“HiFi-GAN: Generative Adversarial Networks for Efficient and High Fidelity Speech Synthesis,” submitted to arXiv on October 12, 2020 by Jungil Kong, Jaehyeon Kim, and Jaekyoung Bae, introduced a neural vocoder - the component that converts a mel spectrogram into a listenable audio waveform. The breakthrough was speed without a quality penalty. Earlier high-quality vocoders like WaveNet were autoregressive and painfully slow, while faster GAN-based vocoders had sounded worse.

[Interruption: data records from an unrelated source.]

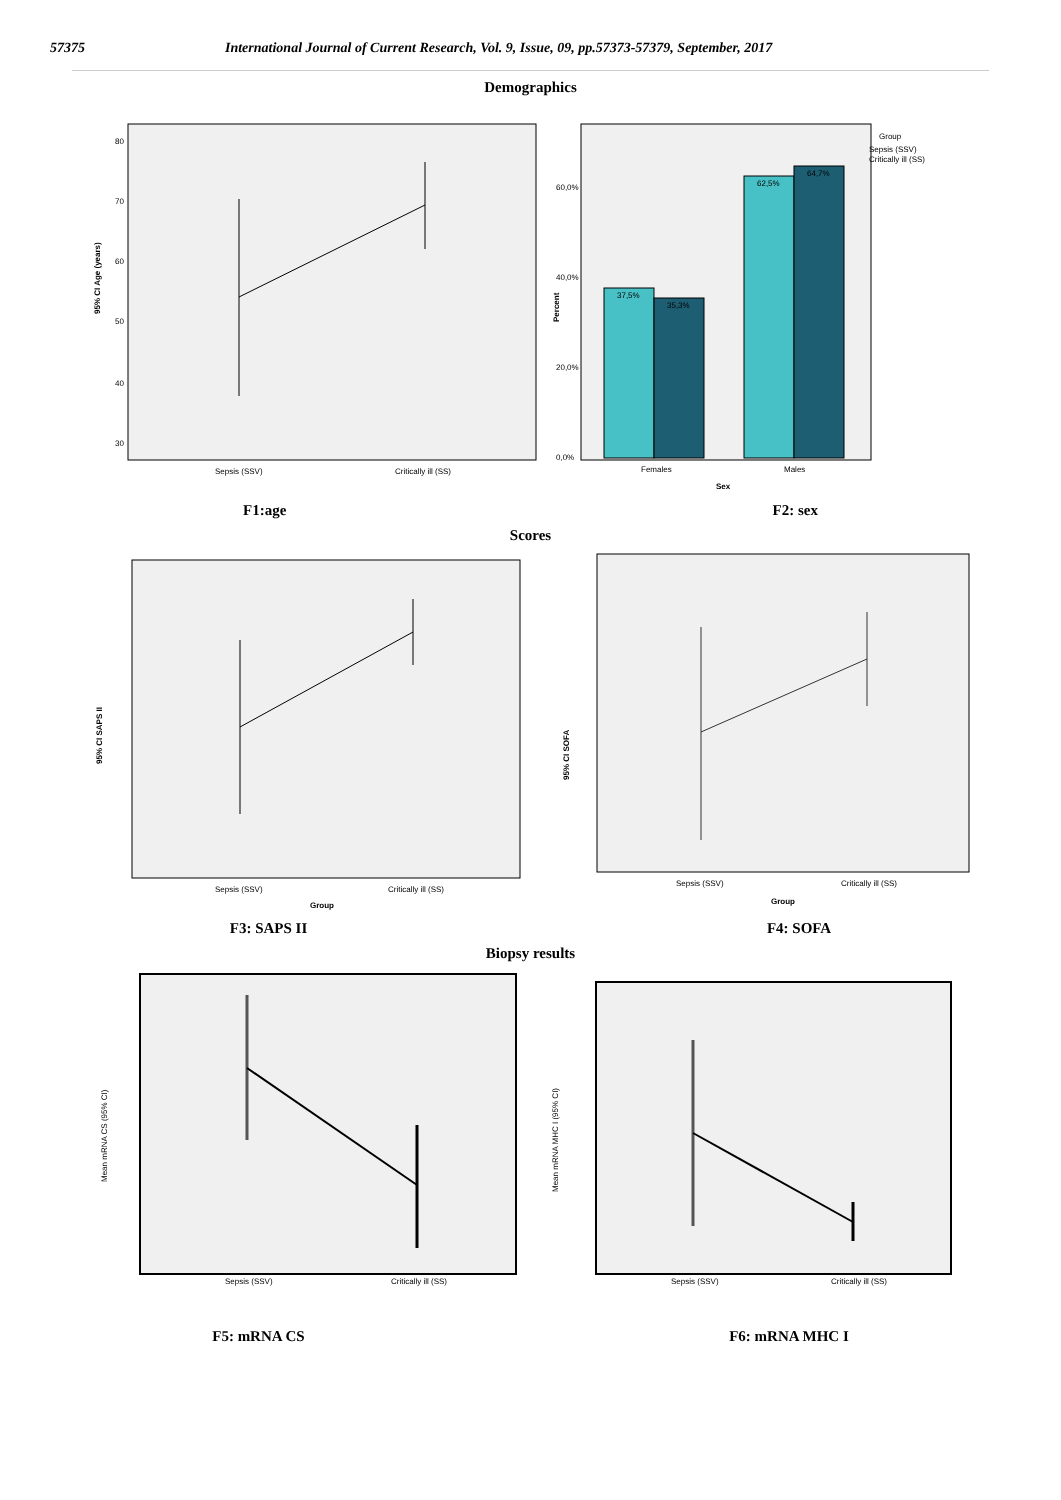57375 International Journal of Current Research, Vol. 9, Issue, 09, pp.57373-57379, September, 2017
Demographics
95% CI Age (years)
80
70
60
50
40
30
Sepsis (SSV)
Critically ill (SS)
Percent
60,0%
40,0%
20,0%
0,0%
37,5%
35,3%
62,5%
64,7%
Females
Males
Sex
Group
Sepsis (SSV)
Critically ill (SS)
F1:age F2: sex
Scores
95% CI SAPS II
Sepsis (SSV)
Critically ill (SS)
Group
95% CI SOFA
Sepsis (SSV)
Critically ill (SS)
Group
F3: SAPS II F4: SOFA
Biopsy results
Mean mRNA CS (95% CI)
Sepsis (SSV)
Critically ill (SS)
Mean mRNA MHC I (95% CI)
Sepsis (SSV)
Critically ill (SS)
F5: mRNA CS F6: mRNA MHC I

The authors traced the quality gap to a specific failure: GAN vocoders were not modeling the periodic patterns that give audio its texture. HiFi-GAN’s generator uses a multi-receptive-field design and its discriminators are built to inspect those periodic structures. The result generated 22.05 kHz audio 167.9 times faster than real time on a single V100 GPU at near-human-level quality by mean opinion score, and a lightweight version ran 13.4 times faster than real time on a CPU.

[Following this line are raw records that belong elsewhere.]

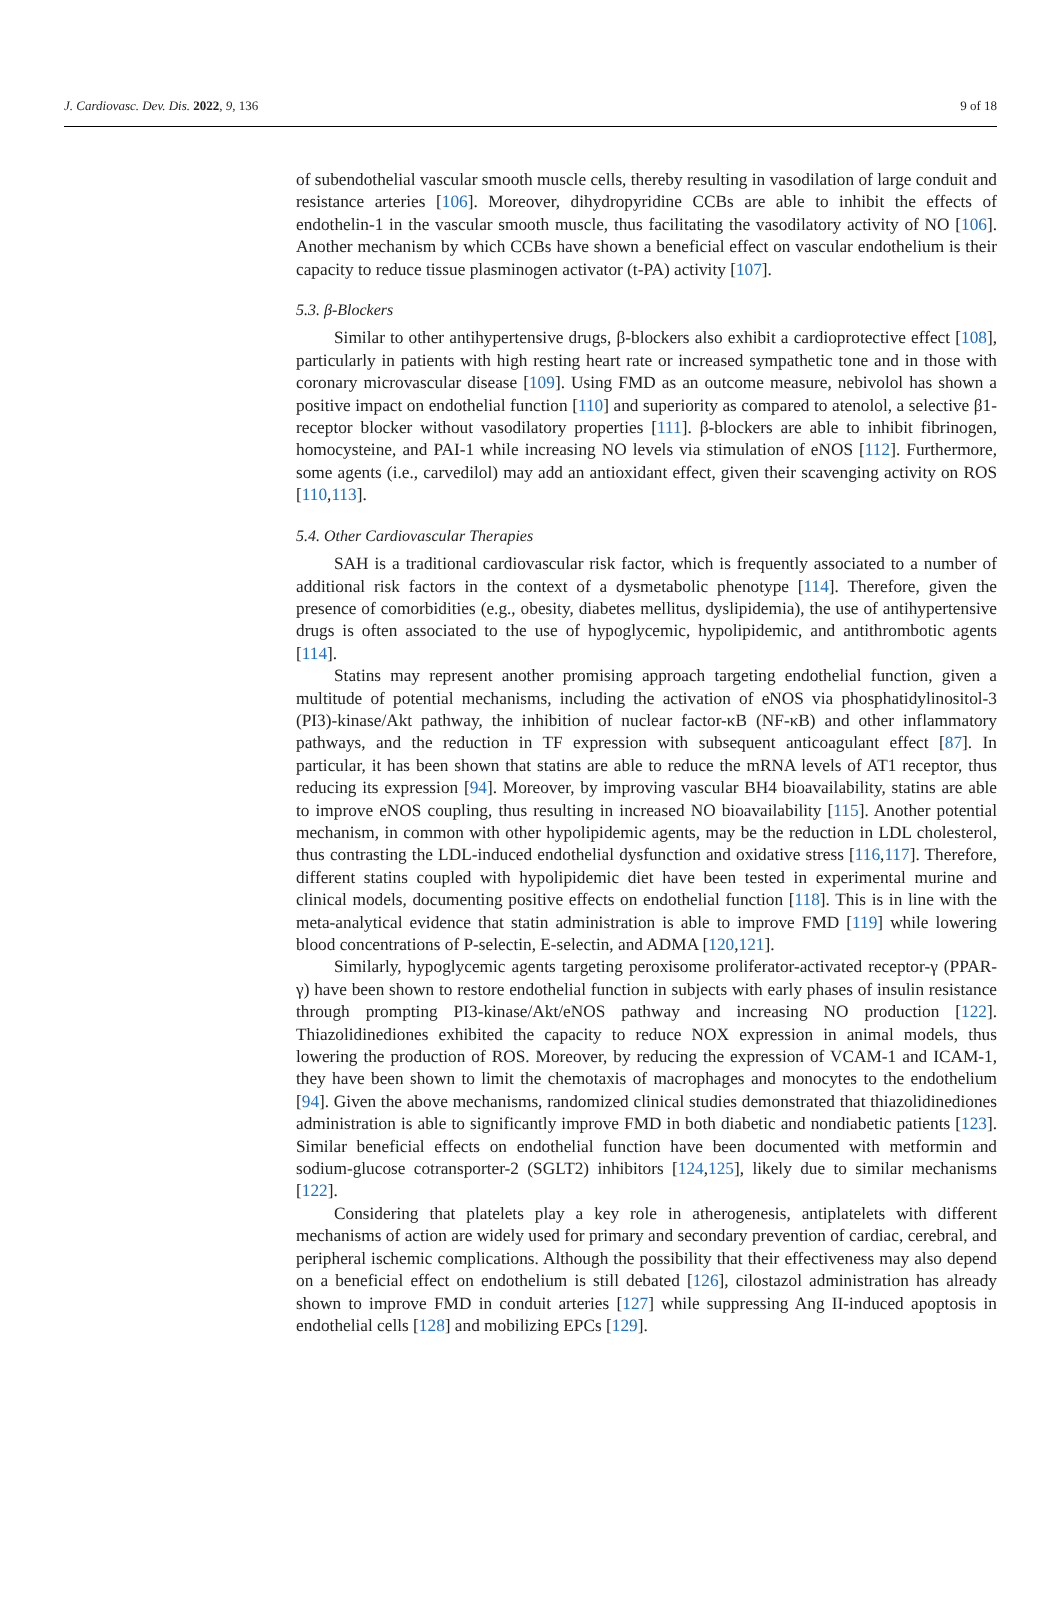J. Cardiovasc. Dev. Dis. 2022, 9, 136 9 of 18
of subendothelial vascular smooth muscle cells, thereby resulting in vasodilation of large conduit and resistance arteries [106]. Moreover, dihydropyridine CCBs are able to inhibit the effects of endothelin-1 in the vascular smooth muscle, thus facilitating the vasodilatory activity of NO [106]. Another mechanism by which CCBs have shown a beneficial effect on vascular endothelium is their capacity to reduce tissue plasminogen activator (t-PA) activity [107].
5.3. β-Blockers
Similar to other antihypertensive drugs, β-blockers also exhibit a cardioprotective effect [108], particularly in patients with high resting heart rate or increased sympathetic tone and in those with coronary microvascular disease [109]. Using FMD as an outcome measure, nebivolol has shown a positive impact on endothelial function [110] and superiority as compared to atenolol, a selective β1-receptor blocker without vasodilatory properties [111]. β-blockers are able to inhibit fibrinogen, homocysteine, and PAI-1 while increasing NO levels via stimulation of eNOS [112]. Furthermore, some agents (i.e., carvedilol) may add an antioxidant effect, given their scavenging activity on ROS [110,113].
5.4. Other Cardiovascular Therapies
SAH is a traditional cardiovascular risk factor, which is frequently associated to a number of additional risk factors in the context of a dysmetabolic phenotype [114]. Therefore, given the presence of comorbidities (e.g., obesity, diabetes mellitus, dyslipidemia), the use of antihypertensive drugs is often associated to the use of hypoglycemic, hypolipidemic, and antithrombotic agents [114].
Statins may represent another promising approach targeting endothelial function, given a multitude of potential mechanisms, including the activation of eNOS via phosphatidylinositol-3 (PI3)-kinase/Akt pathway, the inhibition of nuclear factor-κB (NF-κB) and other inflammatory pathways, and the reduction in TF expression with subsequent anticoagulant effect [87]. In particular, it has been shown that statins are able to reduce the mRNA levels of AT1 receptor, thus reducing its expression [94]. Moreover, by improving vascular BH4 bioavailability, statins are able to improve eNOS coupling, thus resulting in increased NO bioavailability [115]. Another potential mechanism, in common with other hypolipidemic agents, may be the reduction in LDL cholesterol, thus contrasting the LDL-induced endothelial dysfunction and oxidative stress [116,117]. Therefore, different statins coupled with hypolipidemic diet have been tested in experimental murine and clinical models, documenting positive effects on endothelial function [118]. This is in line with the meta-analytical evidence that statin administration is able to improve FMD [119] while lowering blood concentrations of P-selectin, E-selectin, and ADMA [120,121].
Similarly, hypoglycemic agents targeting peroxisome proliferator-activated receptor-γ (PPAR-γ) have been shown to restore endothelial function in subjects with early phases of insulin resistance through prompting PI3-kinase/Akt/eNOS pathway and increasing NO production [122]. Thiazolidinediones exhibited the capacity to reduce NOX expression in animal models, thus lowering the production of ROS. Moreover, by reducing the expression of VCAM-1 and ICAM-1, they have been shown to limit the chemotaxis of macrophages and monocytes to the endothelium [94]. Given the above mechanisms, randomized clinical studies demonstrated that thiazolidinediones administration is able to significantly improve FMD in both diabetic and nondiabetic patients [123]. Similar beneficial effects on endothelial function have been documented with metformin and sodium-glucose cotransporter-2 (SGLT2) inhibitors [124,125], likely due to similar mechanisms [122].
Considering that platelets play a key role in atherogenesis, antiplatelets with different mechanisms of action are widely used for primary and secondary prevention of cardiac, cerebral, and peripheral ischemic complications. Although the possibility that their effectiveness may also depend on a beneficial effect on endothelium is still debated [126], cilostazol administration has already shown to improve FMD in conduit arteries [127] while suppressing Ang II-induced apoptosis in endothelial cells [128] and mobilizing EPCs [129].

HiFi-GAN became the default vocoder across the field, replacing the slow WaveNet stage in Tacotron 2-style pipelines and powering countless open-source and commercial text-to-speech and voice-cloning systems.
Why business readers should care: HiFi-GAN is the unglamorous piece that made high-quality neural speech cheap enough to ship. By turning spectrograms into audio in real time on ordinary hardware, it removed the cost barrier between research-grade voices and products people actually use.